== Segment start ==
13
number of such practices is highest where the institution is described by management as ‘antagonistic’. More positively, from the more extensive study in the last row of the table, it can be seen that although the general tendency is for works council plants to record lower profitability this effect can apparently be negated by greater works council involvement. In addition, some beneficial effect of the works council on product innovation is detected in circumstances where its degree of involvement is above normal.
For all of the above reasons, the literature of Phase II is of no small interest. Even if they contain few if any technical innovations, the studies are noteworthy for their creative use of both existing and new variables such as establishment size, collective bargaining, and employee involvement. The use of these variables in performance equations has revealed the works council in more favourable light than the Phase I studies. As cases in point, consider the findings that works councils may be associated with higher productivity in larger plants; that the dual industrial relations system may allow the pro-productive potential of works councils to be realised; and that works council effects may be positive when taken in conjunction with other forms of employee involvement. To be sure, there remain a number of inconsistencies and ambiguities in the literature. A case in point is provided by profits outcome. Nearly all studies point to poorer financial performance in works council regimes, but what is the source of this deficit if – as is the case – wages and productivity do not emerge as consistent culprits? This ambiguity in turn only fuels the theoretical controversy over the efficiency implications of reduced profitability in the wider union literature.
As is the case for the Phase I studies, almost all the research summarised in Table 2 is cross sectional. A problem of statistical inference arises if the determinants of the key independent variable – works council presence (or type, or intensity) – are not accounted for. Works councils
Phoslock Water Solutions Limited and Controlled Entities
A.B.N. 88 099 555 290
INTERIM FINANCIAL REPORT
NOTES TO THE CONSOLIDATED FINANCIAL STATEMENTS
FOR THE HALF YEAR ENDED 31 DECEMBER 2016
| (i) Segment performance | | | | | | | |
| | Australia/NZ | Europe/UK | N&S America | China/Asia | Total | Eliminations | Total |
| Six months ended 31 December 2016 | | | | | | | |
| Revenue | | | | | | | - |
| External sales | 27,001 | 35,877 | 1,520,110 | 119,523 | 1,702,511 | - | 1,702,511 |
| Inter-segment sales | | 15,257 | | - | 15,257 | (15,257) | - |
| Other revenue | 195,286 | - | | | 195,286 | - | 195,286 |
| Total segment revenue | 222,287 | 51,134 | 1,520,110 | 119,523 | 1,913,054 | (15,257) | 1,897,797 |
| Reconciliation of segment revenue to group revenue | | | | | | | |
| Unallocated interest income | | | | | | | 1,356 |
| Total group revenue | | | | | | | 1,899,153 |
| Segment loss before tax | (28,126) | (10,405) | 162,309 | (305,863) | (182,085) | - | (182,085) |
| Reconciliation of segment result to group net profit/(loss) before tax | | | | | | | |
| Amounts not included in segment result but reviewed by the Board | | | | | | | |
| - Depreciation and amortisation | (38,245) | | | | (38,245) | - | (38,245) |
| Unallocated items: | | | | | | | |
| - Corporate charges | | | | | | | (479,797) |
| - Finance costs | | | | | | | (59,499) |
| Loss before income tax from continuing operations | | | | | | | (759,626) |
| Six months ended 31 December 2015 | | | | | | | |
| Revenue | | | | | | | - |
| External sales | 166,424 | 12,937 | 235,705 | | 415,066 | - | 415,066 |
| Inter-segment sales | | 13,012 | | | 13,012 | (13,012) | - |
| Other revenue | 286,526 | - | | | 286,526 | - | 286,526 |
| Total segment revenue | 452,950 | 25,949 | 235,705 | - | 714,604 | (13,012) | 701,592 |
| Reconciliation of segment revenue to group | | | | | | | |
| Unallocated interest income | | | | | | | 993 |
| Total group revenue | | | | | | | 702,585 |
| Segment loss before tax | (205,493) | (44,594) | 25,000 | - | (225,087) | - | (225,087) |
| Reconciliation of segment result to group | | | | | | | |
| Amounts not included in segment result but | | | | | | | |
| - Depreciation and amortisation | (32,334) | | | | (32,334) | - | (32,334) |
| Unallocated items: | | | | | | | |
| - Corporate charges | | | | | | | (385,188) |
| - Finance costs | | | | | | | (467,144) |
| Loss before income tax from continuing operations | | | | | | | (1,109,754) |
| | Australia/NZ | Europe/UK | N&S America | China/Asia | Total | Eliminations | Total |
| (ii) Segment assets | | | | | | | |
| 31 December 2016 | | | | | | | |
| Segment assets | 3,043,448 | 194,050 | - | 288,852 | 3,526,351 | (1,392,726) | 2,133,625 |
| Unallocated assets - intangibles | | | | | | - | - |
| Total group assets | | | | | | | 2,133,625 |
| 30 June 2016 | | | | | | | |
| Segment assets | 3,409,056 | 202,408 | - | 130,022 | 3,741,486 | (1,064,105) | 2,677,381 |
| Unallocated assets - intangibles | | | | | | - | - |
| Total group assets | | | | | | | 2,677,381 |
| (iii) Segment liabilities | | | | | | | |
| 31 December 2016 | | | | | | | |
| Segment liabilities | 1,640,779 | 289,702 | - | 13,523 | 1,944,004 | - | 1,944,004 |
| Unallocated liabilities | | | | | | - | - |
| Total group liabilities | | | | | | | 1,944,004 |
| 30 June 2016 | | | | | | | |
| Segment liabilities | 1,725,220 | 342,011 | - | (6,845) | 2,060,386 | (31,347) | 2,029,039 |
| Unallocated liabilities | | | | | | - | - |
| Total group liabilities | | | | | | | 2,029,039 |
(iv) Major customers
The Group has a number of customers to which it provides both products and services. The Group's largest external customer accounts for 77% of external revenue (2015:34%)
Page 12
== Segment end ==
Would you set the entries down again, exactly as they were written?

13
number of such practices is highest where the institution is described by management as ‘antagonistic’. More positively, from the more extensive study in the last row of the table, it can be seen that although the general tendency is for works council plants to record lower profitability this effect can apparently be negated by greater works council involvement. In addition, some beneficial effect of the works council on product innovation is detected in circumstances where its degree of involvement is above normal.
For all of the above reasons, the literature of Phase II is of no small interest. Even if they contain few if any technical innovations, the studies are noteworthy for their creative use of both existing and new variables such as establishment size, collective bargaining, and employee involvement. The use of these variables in performance equations has revealed the works council in more favourable light than the Phase I studies. As cases in point, consider the findings that works councils may be associated with higher productivity in larger plants; that the dual industrial relations system may allow the pro-productive potential of works councils to be realised; and that works council effects may be positive when taken in conjunction with other forms of employee involvement. To be sure, there remain a number of inconsistencies and ambiguities in the literature. A case in point is provided by profits outcome. Nearly all studies point to poorer financial performance in works council regimes, but what is the source of this deficit if – as is the case – wages and productivity do not emerge as consistent culprits? This ambiguity in turn only fuels the theoretical controversy over the efficiency implications of reduced profitability in the wider union literature.
As is the case for the Phase I studies, almost all the research summarised in Table 2 is cross sectional. A problem of statistical inference arises if the determinants of the key independent variable – works council presence (or type, or intensity) – are not accounted for. Works councils
Phoslock Water Solutions Limited and Controlled Entities
A.B.N. 88 099 555 290
INTERIM FINANCIAL REPORT
NOTES TO THE CONSOLIDATED FINANCIAL STATEMENTS
FOR THE HALF YEAR ENDED 31 DECEMBER 2016
| (i) Segment performance | | | | | | | |
| | Australia/NZ | Europe/UK | N&S America | China/Asia | Total | Eliminations | Total |
| Six months ended 31 December 2016 | | | | | | | |
| Revenue | | | | | | | - |
| External sales | 27,001 | 35,877 | 1,520,110 | 119,523 | 1,702,511 | - | 1,702,511 |
| Inter-segment sales | | 15,257 | | - | 15,257 | (15,257) | - |
| Other revenue | 195,286 | - | | | 195,286 | - | 195,286 |
| Total segment revenue | 222,287 | 51,134 | 1,520,110 | 119,523 | 1,913,054 | (15,257) | 1,897,797 |
| Reconciliation of segment revenue to group revenue | | | | | | | |
| Unallocated interest income | | | | | | | 1,356 |
| Total group revenue | | | | | | | 1,899,153 |
| Segment loss before tax | (28,126) | (10,405) | 162,309 | (305,863) | (182,085) | - | (182,085) |
| Reconciliation of segment result to group net profit/(loss) before tax | | | | | | | |
| Amounts not included in segment result but reviewed by the Board | | | | | | | |
| - Depreciation and amortisation | (38,245) | | | | (38,245) | - | (38,245) |
| Unallocated items: | | | | | | | |
| - Corporate charges | | | | | | | (479,797) |
| - Finance costs | | | | | | | (59,499) |
| Loss before income tax from continuing operations | | | | | | | (759,626) |
| Six months ended 31 December 2015 | | | | | | | |
| Revenue | | | | | | | - |
| External sales | 166,424 | 12,937 | 235,705 | | 415,066 | - | 415,066 |
| Inter-segment sales | | 13,012 | | | 13,012 | (13,012) | - |
| Other revenue | 286,526 | - | | | 286,526 | - | 286,526 |
| Total segment revenue | 452,950 | 25,949 | 235,705 | - | 714,604 | (13,012) | 701,592 |
| Reconciliation of segment revenue to group | | | | | | | |
| Unallocated interest income | | | | | | | 993 |
| Total group revenue | | | | | | | 702,585 |
| Segment loss before tax | (205,493) | (44,594) | 25,000 | - | (225,087) | - | (225,087) |
| Reconciliation of segment result to group | | | | | | | |
| Amounts not included in segment result but | | | | | | | |
| - Depreciation and amortisation | (32,334) | | | | (32,334) | - | (32,334) |
| Unallocated items: | | | | | | | |
| - Corporate charges | | | | | | | (385,188) |
| - Finance costs | | | | | | | (467,144) |
| Loss before income tax from continuing operations | | | | | | | (1,109,754) |
| | Australia/NZ | Europe/UK | N&S America | China/Asia | Total | Eliminations | Total |
| (ii) Segment assets | | | | | | | |
| 31 December 2016 | | | | | | | |
| Segment assets | 3,043,448 | 194,050 | - | 288,852 | 3,526,351 | (1,392,726) | 2,133,625 |
| Unallocated assets - intangibles | | | | | | - | - |
| Total group assets | | | | | | | 2,133,625 |
| 30 June 2016 | | | | | | | |
| Segment assets | 3,409,056 | 202,408 | - | 130,022 | 3,741,486 | (1,064,105) | 2,677,381 |
| Unallocated assets - intangibles | | | | | | - | - |
| Total group assets | | | | | | | 2,677,381 |
| (iii) Segment liabilities | | | | | | | |
| 31 December 2016 | | | | | | | |
| Segment liabilities | 1,640,779 | 289,702 | - | 13,523 | 1,944,004 | - | 1,944,004 |
| Unallocated liabilities | | | | | | - | - |
| Total group liabilities | | | | | | | 1,944,004 |
| 30 June 2016 | | | | | | | |
| Segment liabilities | 1,725,220 | 342,011 | - | (6,845) | 2,060,386 | (31,347) | 2,029,039 |
| Unallocated liabilities | | | | | | - | - |
| Total group liabilities | | | | | | | 2,029,039 |
(iv) Major customers
The Group has a number of customers to which it provides both products and services. The Group's largest external customer accounts for 77% of external revenue (2015:34%)
Page 12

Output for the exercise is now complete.